Upon arrival at the warehouse I met the person who would be shipping the vehicle. I’ll call him “Hans”. He waved me inside and directed me to park behind a row of 5 brand new Dodge Trucks. These weren’t low-bid specials; rather they were top-of-the-line, $50,000 trucks. It was easy to tell… They still had MSRP stickers in the window. I asked where the trucks were headed and Hans replied, “Sweden, then other places in Europe.” I said, “American pickups in Europe? But…” He cut me off, “Don’t you think we have farms and construction sites in Europe?” So I said, “But the mileage? What about the taxes?”
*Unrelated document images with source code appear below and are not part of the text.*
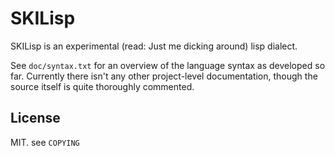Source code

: # SKILisp

SKILisp is an experimental (read: Just me dicking around) lisp dialect.

See `doc/syntax.txt` for an overview of the language syntax as developed
so far. Currently there isn't any other project-level documentation, though
the source itself is quite thoroughly commented.

## License

MIT. see `COPYING`
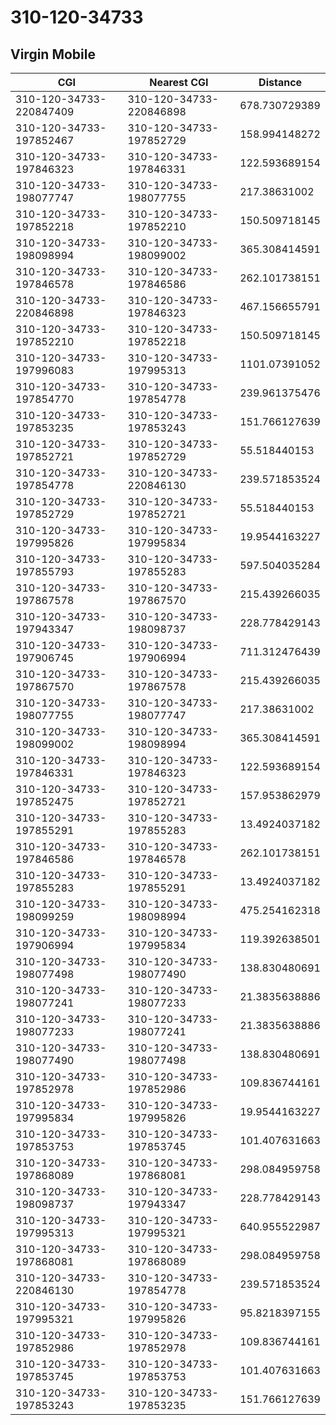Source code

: # 310-120-34733
## Virgin Mobile


| CGI | Nearest CGI | Distance |
|-----|-------------|----------|
| 310-120-34733-220847409 | 310-120-34733-220846898 | 678.730729389 |
| 310-120-34733-197852467 | 310-120-34733-197852729 | 158.994148272 |
| 310-120-34733-197846323 | 310-120-34733-197846331 | 122.593689154 |
| 310-120-34733-198077747 | 310-120-34733-198077755 | 217.38631002 |
| 310-120-34733-197852218 | 310-120-34733-197852210 | 150.509718145 |
| 310-120-34733-198098994 | 310-120-34733-198099002 | 365.308414591 |
| 310-120-34733-197846578 | 310-120-34733-197846586 | 262.101738151 |
| 310-120-34733-220846898 | 310-120-34733-197846323 | 467.156655791 |
| 310-120-34733-197852210 | 310-120-34733-197852218 | 150.509718145 |
| 310-120-34733-197996083 | 310-120-34733-197995313 | 1101.07391052 |
| 310-120-34733-197854770 | 310-120-34733-197854778 | 239.961375476 |
| 310-120-34733-197853235 | 310-120-34733-197853243 | 151.766127639 |
| 310-120-34733-197852721 | 310-120-34733-197852729 | 55.518440153 |
| 310-120-34733-197854778 | 310-120-34733-220846130 | 239.571853524 |
| 310-120-34733-197852729 | 310-120-34733-197852721 | 55.518440153 |
| 310-120-34733-197995826 | 310-120-34733-197995834 | 19.9544163227 |
| 310-120-34733-197855793 | 310-120-34733-197855283 | 597.504035284 |
| 310-120-34733-197867578 | 310-120-34733-197867570 | 215.439266035 |
| 310-120-34733-197943347 | 310-120-34733-198098737 | 228.778429143 |
| 310-120-34733-197906745 | 310-120-34733-197906994 | 711.312476439 |
| 310-120-34733-197867570 | 310-120-34733-197867578 | 215.439266035 |
| 310-120-34733-198077755 | 310-120-34733-198077747 | 217.38631002 |
| 310-120-34733-198099002 | 310-120-34733-198098994 | 365.308414591 |
| 310-120-34733-197846331 | 310-120-34733-197846323 | 122.593689154 |
| 310-120-34733-197852475 | 310-120-34733-197852721 | 157.953862979 |
| 310-120-34733-197855291 | 310-120-34733-197855283 | 13.4924037182 |
| 310-120-34733-197846586 | 310-120-34733-197846578 | 262.101738151 |
| 310-120-34733-197855283 | 310-120-34733-197855291 | 13.4924037182 |
| 310-120-34733-198099259 | 310-120-34733-198098994 | 475.254162318 |
| 310-120-34733-197906994 | 310-120-34733-197995834 | 119.392638501 |
| 310-120-34733-198077498 | 310-120-34733-198077490 | 138.830480691 |
| 310-120-34733-198077241 | 310-120-34733-198077233 | 21.3835638886 |
| 310-120-34733-198077233 | 310-120-34733-198077241 | 21.3835638886 |
| 310-120-34733-198077490 | 310-120-34733-198077498 | 138.830480691 |
| 310-120-34733-197852978 | 310-120-34733-197852986 | 109.836744161 |
| 310-120-34733-197995834 | 310-120-34733-197995826 | 19.9544163227 |
| 310-120-34733-197853753 | 310-120-34733-197853745 | 101.407631663 |
| 310-120-34733-197868089 | 310-120-34733-197868081 | 298.084959758 |
| 310-120-34733-198098737 | 310-120-34733-197943347 | 228.778429143 |
| 310-120-34733-197995313 | 310-120-34733-197995321 | 640.955522987 |
| 310-120-34733-197868081 | 310-120-34733-197868089 | 298.084959758 |
| 310-120-34733-220846130 | 310-120-34733-197854778 | 239.571853524 |
| 310-120-34733-197995321 | 310-120-34733-197995826 | 95.8218397155 |
| 310-120-34733-197852986 | 310-120-34733-197852978 | 109.836744161 |
| 310-120-34733-197853745 | 310-120-34733-197853753 | 101.407631663 |
| 310-120-34733-197853243 | 310-120-34733-197853235 | 151.766127639 |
Then he smiled and said, “Diesel. As for the taxes, Europeans who stay in the US for a year can import their vehicles back home without paying VAT and the tariffs." Dripping with sarcasm he said "This truck is owned by my grandmother, this one by my grandfather, this one by my uncle…” (This loophole is called a “Tax reduction on a Removal Vehicle”2). In other words, Hans would be shipping vehicles in the names of virtually anyone who could show they’d been in the US for a year, regardless if his grandmother could even climb into these behemoths.

Hans isn’t doing this for charity’s sake, so add his cut and cross-continent shipping to the MSRP. He’s not financing; you’d better have cash. These vehicles aren’t offered in Europe, so you’re on your own for service and parts. No warranties either. So why are they popular? Because a European truck with similar capability is considered a commercial vehicle. Not only do they start over the equivalent of $100,000, they require commercial licenses and insurance. And they’re about as comfortable and appealing as a medieval oxcart. It makes you wonder how many more American vehicles might be sold if the market wasn’t driven underground.

1 Compilation of Foreign Motor Vehicle Import Requirements, US Dept. of Commerce




New Driver

Strangely they only talk about the UK in this article while The Netherlands almost doubles the imports of the UK. To make the comparison complete The Netherlands only has18 mio residents.
New Driver

Hi David, I was surprised that Australia was not listed in your story by name considering the number of American classics that are imported here every year. Also, the very significant number of new mustangs sold here since they began deserve mention too.